With her eponymous show, Davina vowed to bring "Saturday night sparkle" to Wednesday nights and, with guests such as Jordan, popularity seemed plausible. Since then, viewing figures have plummeted from 3.5 million to 2.3 million. Last month she was beaten in the viewing stakes by a documentary about the search for a priest for the Isles of Scilly.

Davina has not been told if she will be axed at the end of her run this week. Her agent, John Noel, acknowledges she has been "hurt by the criticism" but insists Davina, who is pregnant, would do a second series if asked. The BBC says: "No decision has been taken."

The word in the trade is not particularly supportive. Speaking on ITV last month, fellow BBC chat show host Jonathan Ross said: "I don't think it's the best-produced show and I don't think they've thought about her strengths ... I also get the feeling that some of the guests that she has on she's not as interested in as she might be."

On his show, Ross explained, "We don't tend to book guests unless I think I can have fun with them and I have something to ask them. The thing we say in the office is: 'Do people want to see that person interviewed, and what would they like to hear that person talk about?' If you can't come up with something, you've booked the wrong person."

Ross identified the key ingredients of a successful chat show: A-list guests, good subject matter and an excellent interviewer. A BBC source says: "Jonathan works because he sounds as if he is chatting with friends. He is tremendously well connected. Viewers think they are getting privileged access to a really juicy, private conversation."

Ross avoided saying that, in McCall's case, the "wrong person" may be Davina herself. Universally described as "bubbly", she has no track record as an interviewer. Shortly before her show was launched, she outlined her intended technique: "I'll probably touch people more than Parky does, lean forward more, especially if they're handsome men! I'll say, 'George', as I touch George Clooney's knee, 'tell me about your new film'." Her mention of Parkinson is revealing.

Parky is the reigning king of chat. But sceptics say his reputation owes more to his original BBC show than to recent shows. After vast success between 1971 and 1982 he was absent until 1995. Then, following a late-night series in which he introduced highlights from his original shows, Parkinson was relaunched in its original format in January 1998. It was a hit and explains the BBC's hunger for a replacement when scheduling concerns prompted Parky to defect to ITV.
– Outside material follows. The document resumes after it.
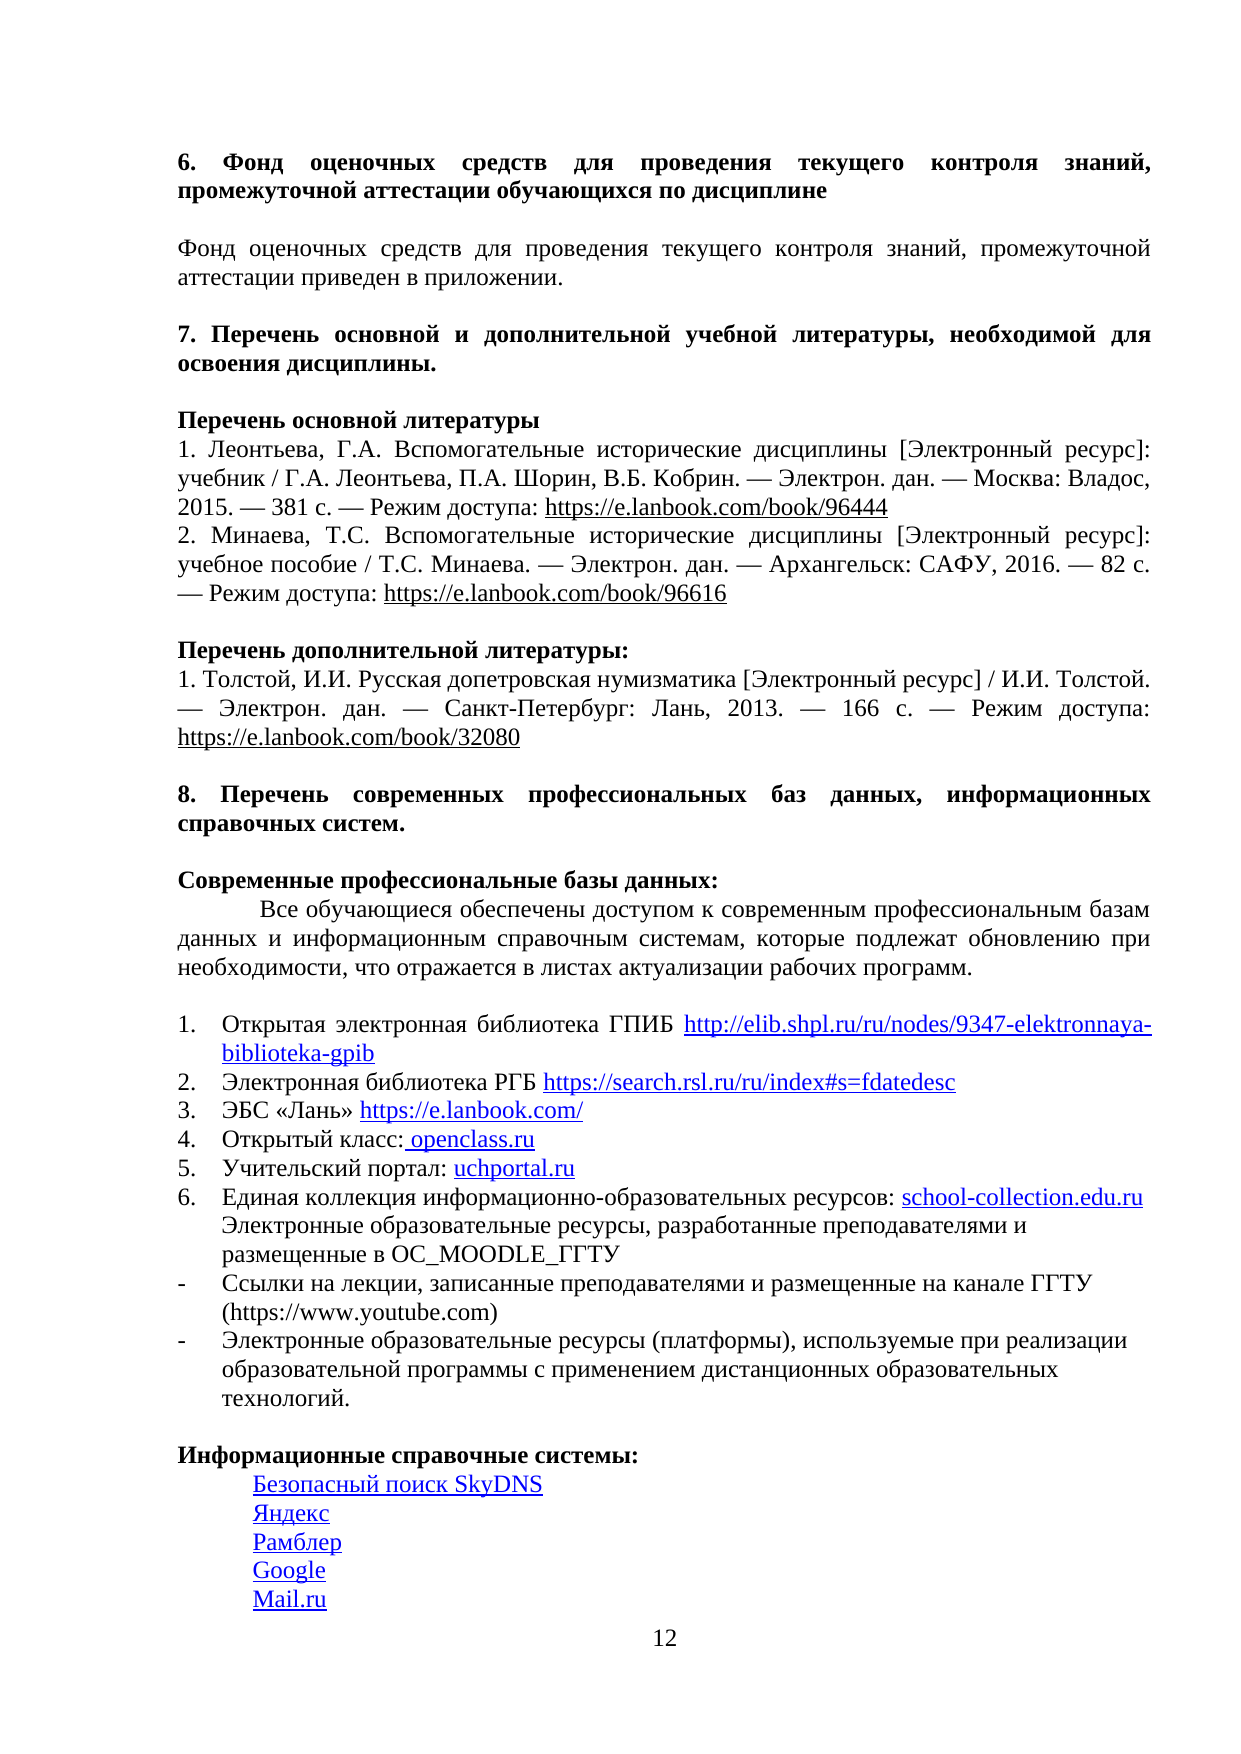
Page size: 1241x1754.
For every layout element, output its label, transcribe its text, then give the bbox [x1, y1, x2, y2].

Commissioners say the mainstream chat show has been in decline since 1992. Ten years ago, when the BBC relaunched his career with Pick of Parky, Parkinson spoke about the limitations of the genre. "It's an act between two consenting adults in public. Now, within that, you can develop a professional relationship, which is all it is. You can get close, but not closer. You're not carrying out a postmortem on somebody."

The worry now is that viewers get so much intimate access on shows such as Big Brother that simple interview formats look dated. Davina McCall's supporters say she is a victim of that perception. One says: "Big Brother has made cruelty on television acceptable. Against that it is hard for straight chat to thrive."

A McCall supporter says: "Parkinson is not delivering what he used to and Jonathan Ross only got 3.1 million last week. We are not happy with the non-delivery of guests or with the slot, but you don't get success overnight." That might sound like brave corporate-speak in defence of a show that is dead in the water, but there's good reason to think Davina, the show, is not doomed after all, whatever chat show trends may suggest.

Davina's following is predominantly among those aged 16 to 35. They know she's a catch, and that she's in big demand by other TV companies. To throw in the towel now would be to waste a precious asset. Her Wednesday night slot has not worked - but watch this space. Her contract will be discussed in July. Davina is likely to pick up more viewers later in the evening - when her fans get home from the pub.